Great Plains Studies, Center for

 

Date of this Version

Winter 2007

Citation

Great Plains Quarterly Vol. 27, No. 1, Winter 2007, pp. 57.

Comments

Copyright 2007 by the Center for Great Plains Studies, University of Nebraska-Lincoln

Abstract

In The Shawnees and Their Neighbors, historian Stephen Warren skillfully examines the various ways that the Shawnees responded to the expansion of the United States during the nineteenth century. According to Warren, for most of the 1700s the Shawnees lived in small to medium-sized politically autonomous villages governed by hereditary chiefs. After removal in the 1830s from Ohio to a reservation in Kansas, however, Indian agents and other federal officials encouraged the creation of a centralized Shawnee tribal government under a national council. This led to a struggle among the Shawnees between the descendants of the old village chiefs and the leaders of the new national council, some of whom had only marginal Shawnee kinship ties.
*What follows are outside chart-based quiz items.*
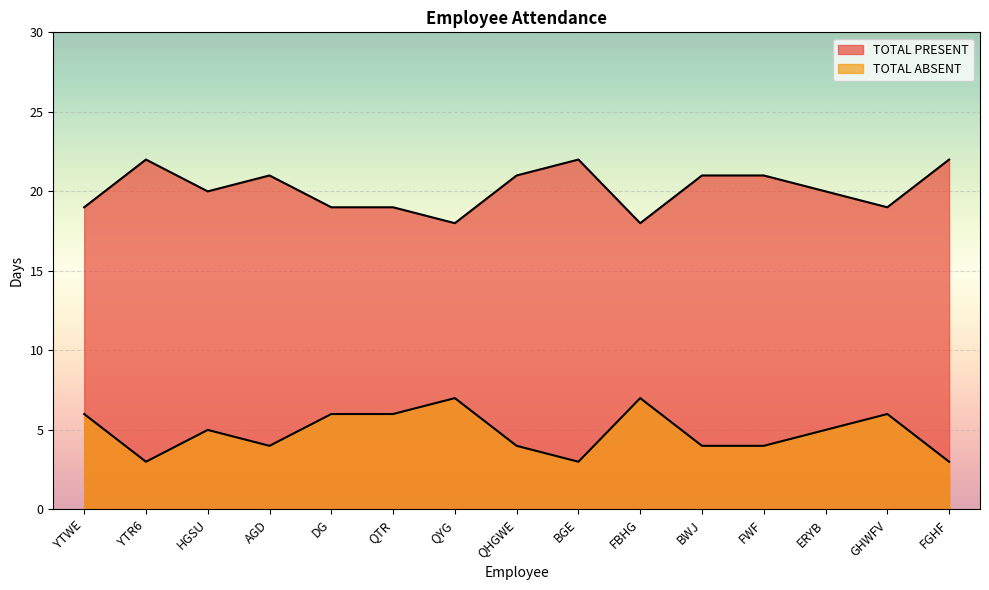

Reading right to left, what are all the values shown in this chart?

TOTAL PRESENT: 22	19	20	21	21	18	22	21	18	19	19	21	20	22	19
TOTAL ABSENT: 3	6	5	4	4	7	3	4	7	6	6	4	5	3	6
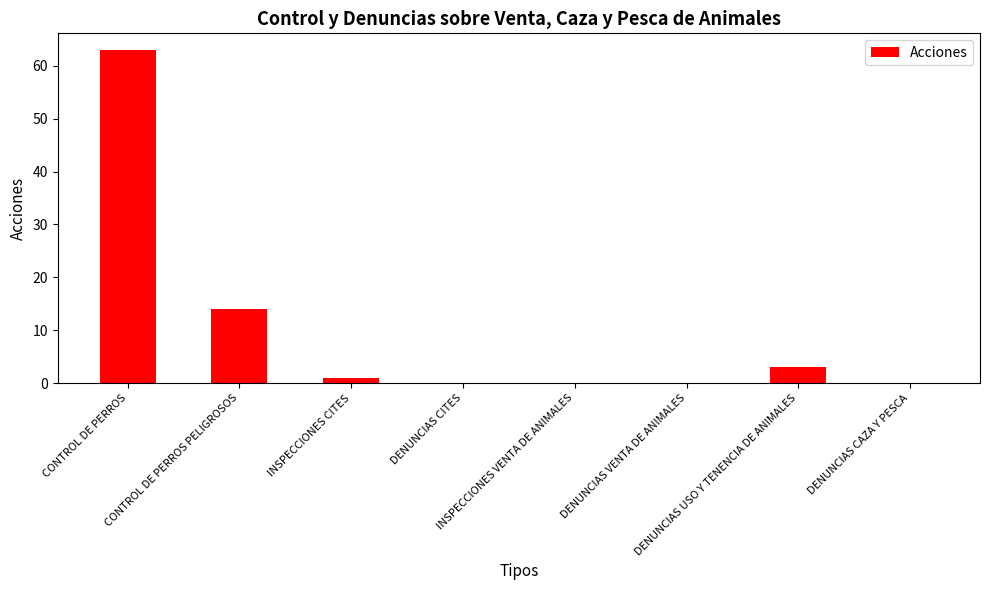

Reading left to right, list all the values displayed in this chart.

63	14	1	0	0	0	3	0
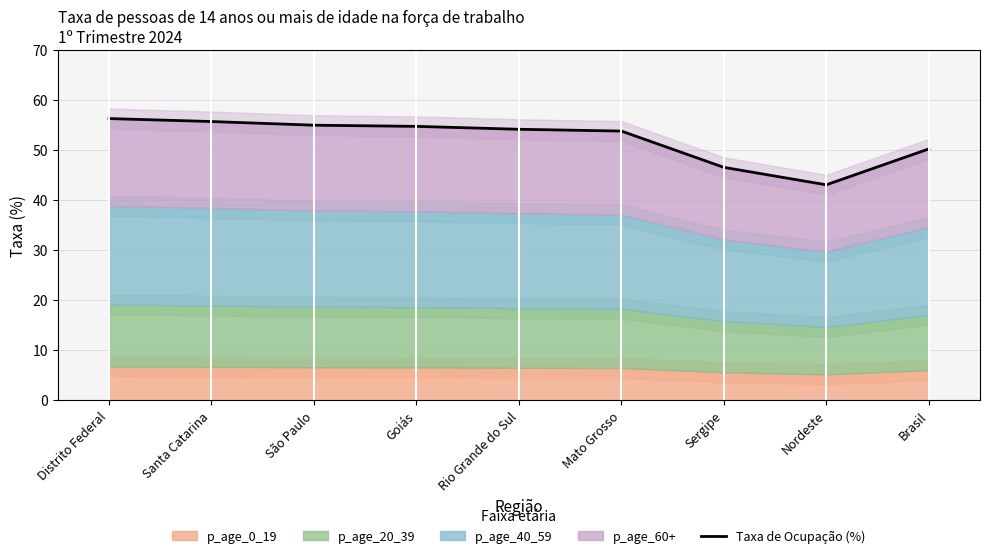

How many data points are less than 54?

4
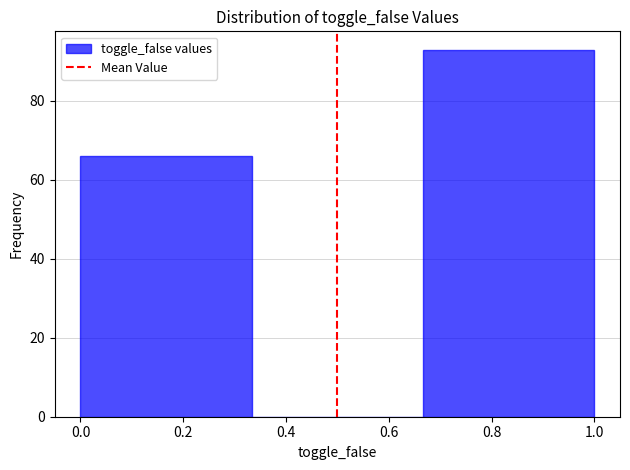

Reading left to right, list every bar in this chart as the range it spans on the x-axis followed by its height. Neither the bar edges nor the heights are printed on the chart, so give them approximately, as read against the axes.

0.00 to 0.34: 66
0.34 to 0.66: 0
0.66 to 1.00: 94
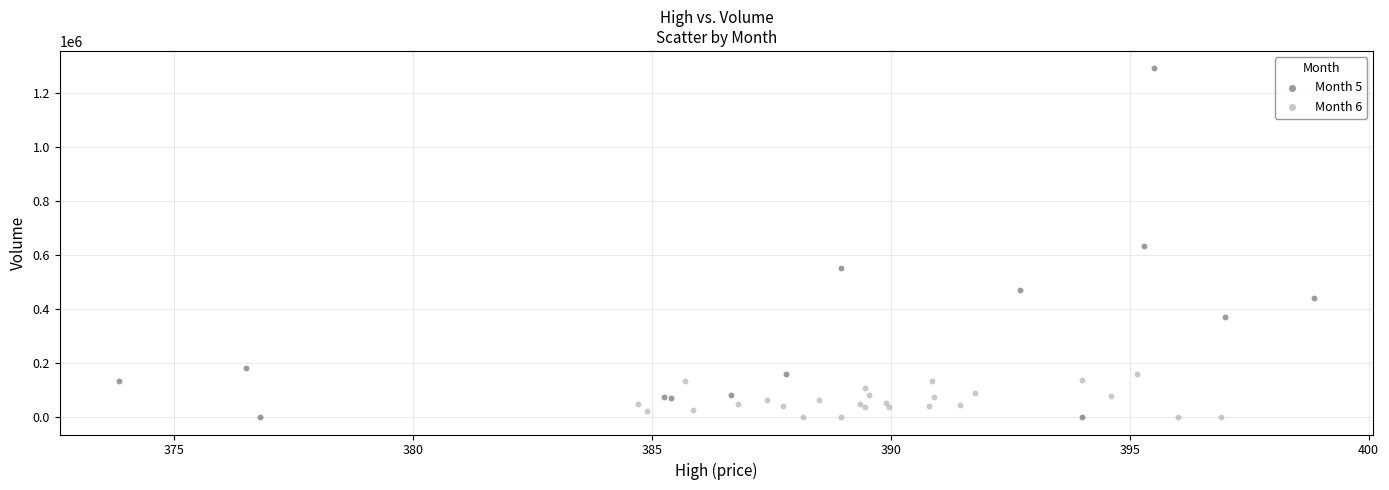

Which series reaches the maximum Y coordinate?

Month 5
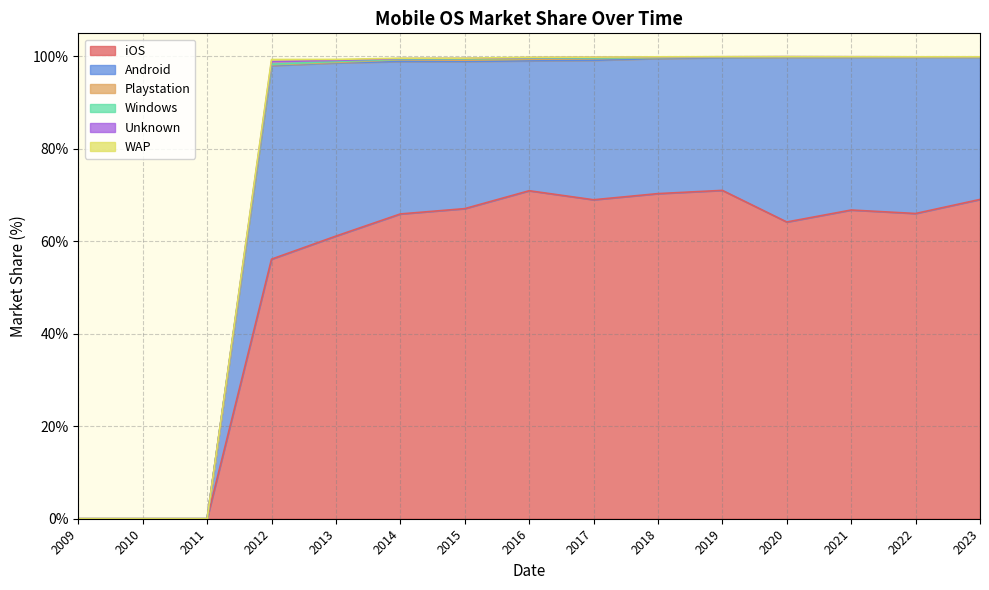

Reading left to right, what are all the values shown in this chart?

iOS: 0.0	0.0	0.0	56.1	61.1	65.9	67.1	71.0	69.0	70.3	71.0	64.2	66.8	66.0	69.1
Android: 0.0	0.0	0.0	41.9	37.5	33.0	31.8	28.1	30.2	29.2	28.7	35.6	33.1	33.8	30.8
Playstation: 0.0	0.0	0.0	0.2	0.1	0.4	0.3	0.3	0.4	0.2	0.1	0.1	0.1	0.0	0.0
Windows: 0.0	0.0	0.0	0.1	0.2	0.1	0.3	0.2	0.1	0.1	0.0	0.0	0.0	0.0	0.0
Unknown: 0.0	0.0	0.0	0.6	0.2	0.1	0.1	0.1	0.2	0.1	0.1	0.0	0.0	0.0	0.0
WAP: 0.0	0.0	0.0	0.5	0.2	0.1	0.1	0.1	0.0	0.0	0.0	0.0	0.0	0.0	0.0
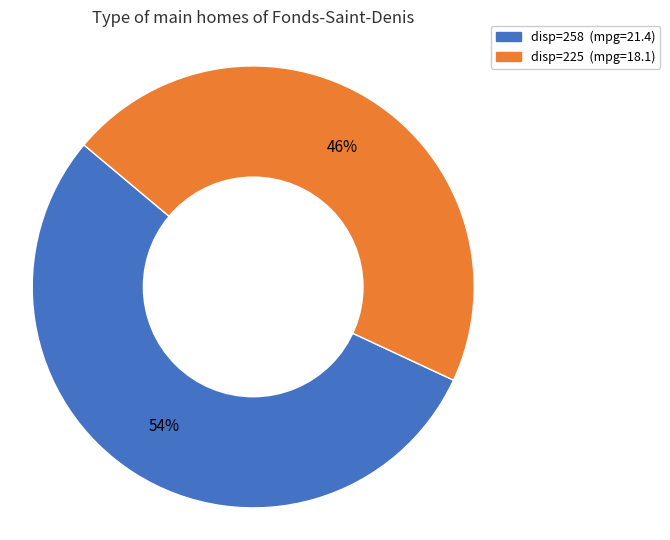

To the nearest percent, what is the average slice percentage?

50%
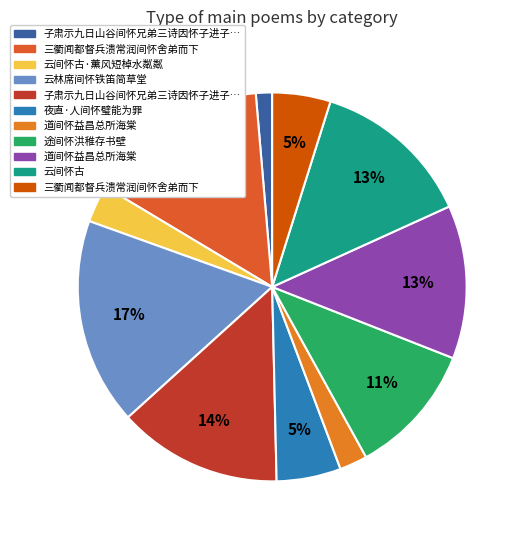

How many slices are in this pie chart?

11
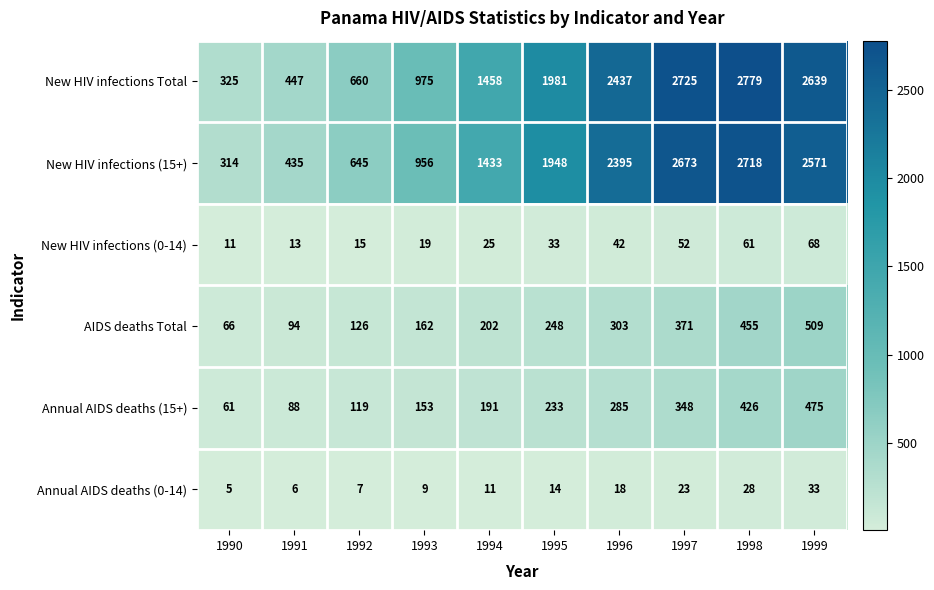

Which series has the largest total across all categories?

New HIV infections Total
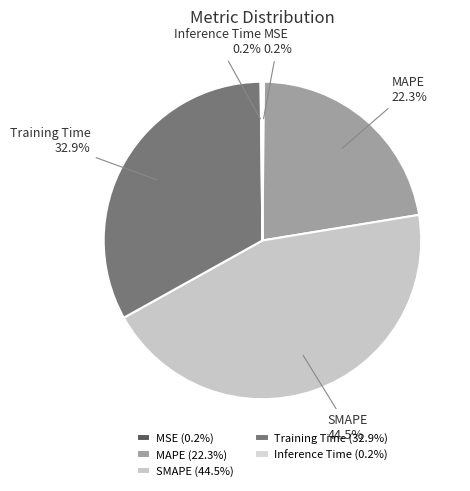

What is the largest slice in the pie chart?

SMAPE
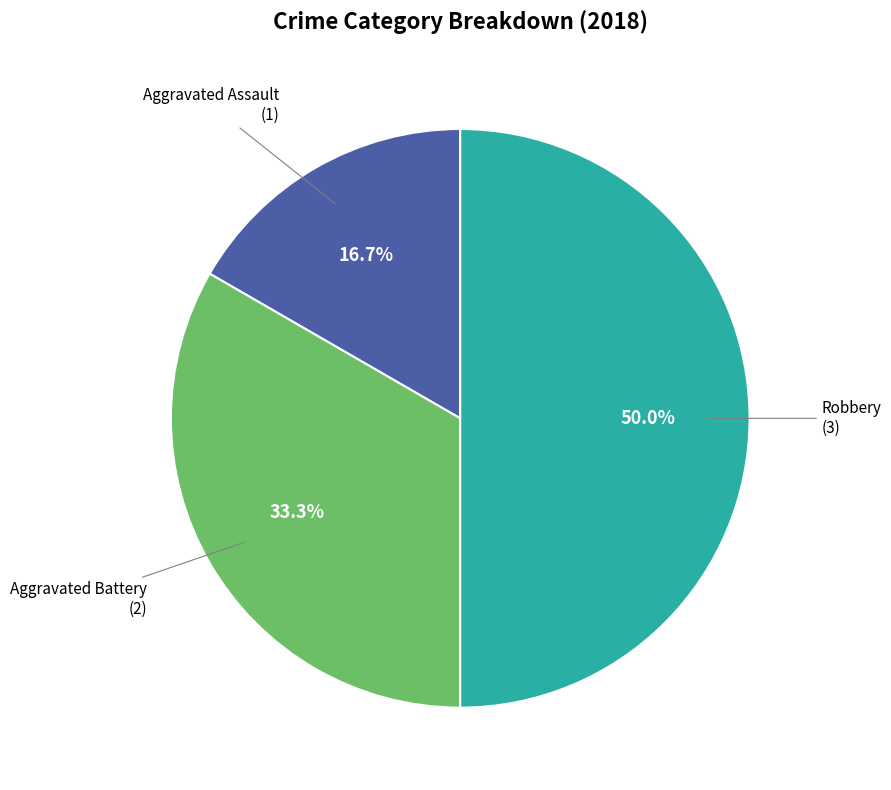

Count the number of slices in the pie.

3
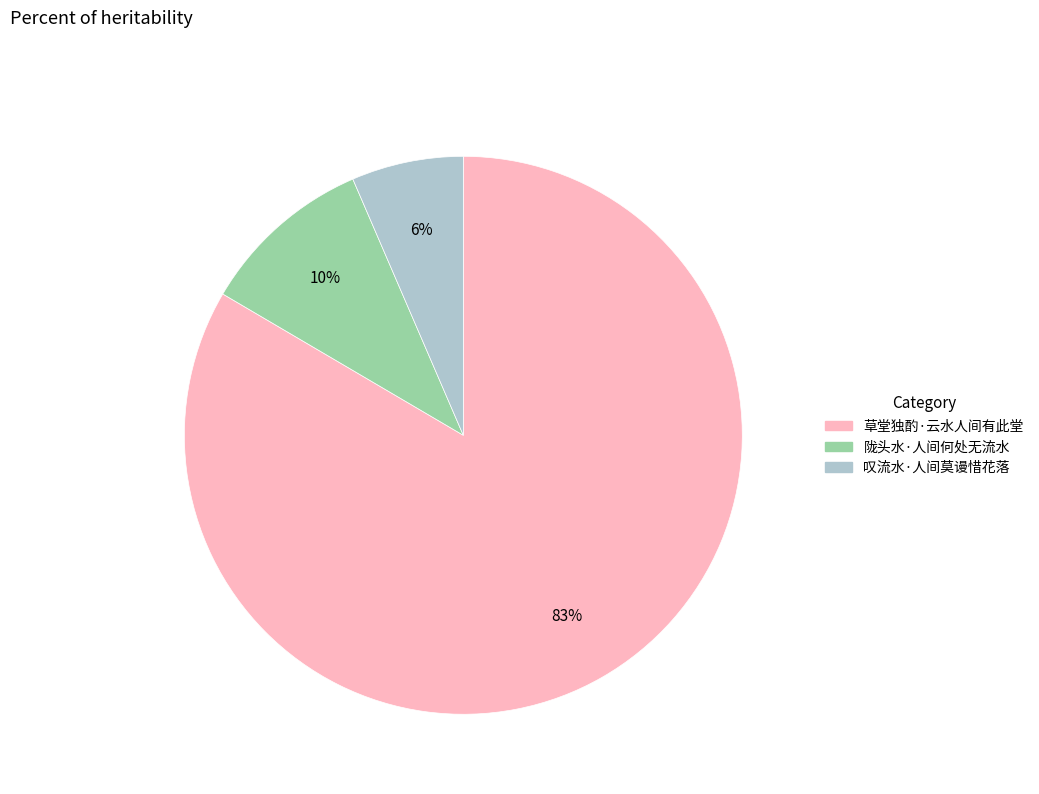

Which has a higher value, 草堂独酌·云水人间有此堂 or 陇头水·人间何处无流水?

草堂独酌·云水人间有此堂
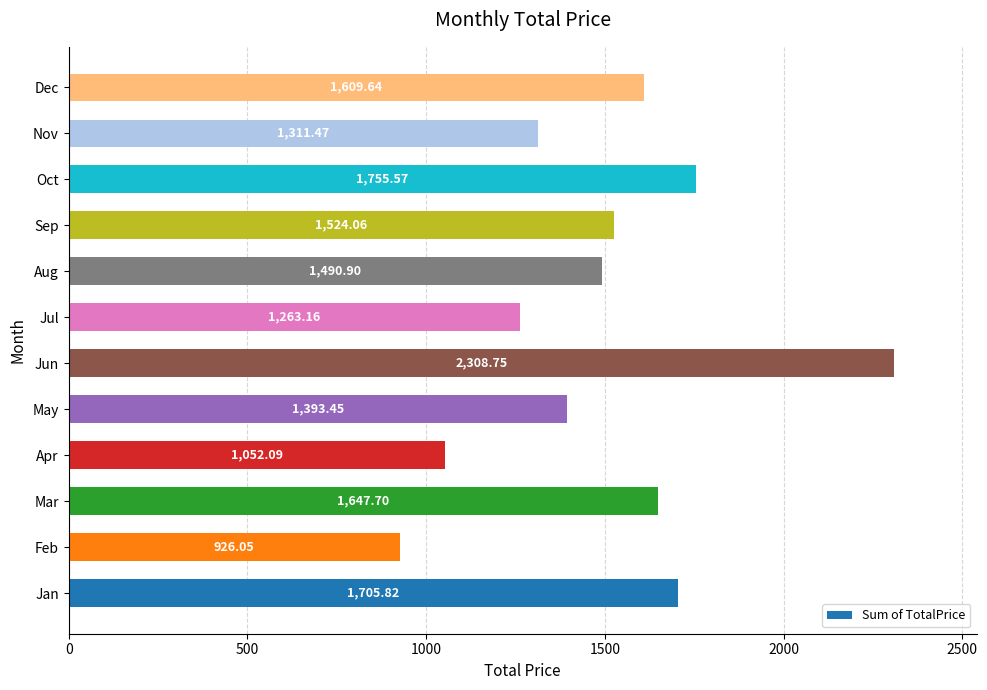

Where is the data nearest to the value 1617?

Dec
The debate over political identity continued during and after the American Civil War, when the Shawnees were relocated again to Oklahoma, and led to permanent divisions within the Shawnee people. Ultimately, Warren concludes that "the legacy of the Civil War, and the removal treaties that closely followed the war, continues to shape the contemporary struggles of the Shawnees and their neighbors."

In constructing his argument, Warren criticizes the way some scholars have previously examined Shawnee history. When analyzing the Native American response to American expansion, Warren contends, historians have often focused on militant leaders, such as the famous Shawnee Tecumseh, who advocated total resistance to white encroachment, while overlooking or disparaging other leaders, such as the less well-known Shawnee leader Black Hoof, who worked with missionaries and other white Americans to try to maintain a peaceful relationship with the United States. According to Warren, "constant attention on militants such as Tecumseh adds to the perception that American Indians were stubborn resisters to change." Warren challenges scholars to reexamine their fascination with certain Indian leaders in order to incorporate Native Americans into American history accurately. 57

Warren's overall exceptional study is not without minor problems. He describes the emergence of a Shawnee tribal government in the nineteenth century but fails to explain thoroughly how that government operated. Also, despite the dates in its title, the book really concludes with the end of the Civil War. The quick summary of the five years after the war, an important time for the Shawnees, seems rushed and could have been more carefully examined. Despite these shortcomings, this is a well-researched study that adds significantly to the historiography of the nineteenth-century Shawnees as well as their neighbors, both white and Indian, in the West.